Date of Completion

Spring 5-1-2019

Project Advisor(s)

Michael Lynes; Adam Zweifach: Nichole Broderick

University Scholar Major

Molecular and Cell Biology


Cancer Biology | Cell Biology | Immunology and Infectious Disease


Metallothionein (MT) is a small, thiol rich protein released into the extracellular environment in response to stress. Elevated expression of MT has been linked to many inflammatory diseases including inflammatory bowel diseases, diabetes, and cancer. In breast cancer, high expression of MT has been associated with poor patient prognosis. Previous studies have shown that MT acts as a chemoattractant in lymphocytes, and that UC1MT, a monoclonal anti-MT antibody, can block this chemotactic response. In addition, it has been shown that both Cholera toxin and Pertussis toxin, which are known antagonists of G-protein coupled receptors, can inhibit MT-mediated chemotaxis. Here, I investigate the signaling pathways of MT-mediated chemotaxis using small molecule inhibitors in cellular models of inflammation and breast cancer. I also examine the chemotactic potential of MT in mammary tumor cell lines and the ability of UC1MT to block this chemotactic response.
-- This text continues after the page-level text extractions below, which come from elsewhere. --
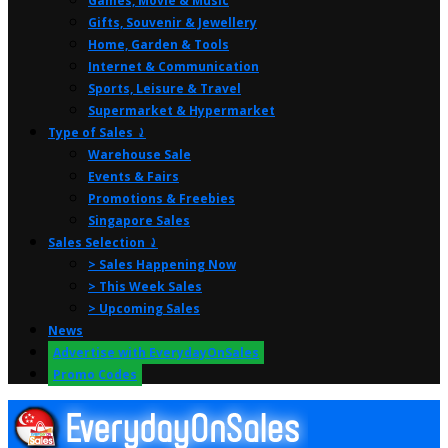
Games, Movie & Music
Gifts, Souvenir & Jewellery
Home, Garden & Tools
Internet & Communication
Sports, Leisure & Travel
Supermarket & Hypermarket
Type of Sales ⤸
Warehouse Sale
Events & Fairs
Promotions & Freebies
Singapore Sales
Sales Selection ⤸
> Sales Happening Now
> This Week Sales
> Upcoming Sales
News
Advertise with EverydayOnSales
Promo Codes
Experiments revealed that MT is chemotactic in mammary tumor cell lines. I have found that, like in lymphocytes, MT interacts with receptor CXCR4 in breast cancer models to initiate the chemotactic response. Studies conducted using MT peptides revealed that MT’s N-terminus is likely involved in the binding of this protein to its receptor. MT-mediated chemotaxis in both immune cells and breast cancer cell models can be blocked using CK-666 and U73122, but not with PD98059, which suggests that the Arp2/3 complex and phospholipase C (PLC) are involved in MT’s chemotactic signaling pathways, but that mitogen activated kinase kinase (MEK) is not. Finally, I found that UC1MT can block MT-mediated chemotaxis in mammary tumor cell lines. This suggests that UC1MT may be a useful therapeutic to inhibit breast cancer metastasis.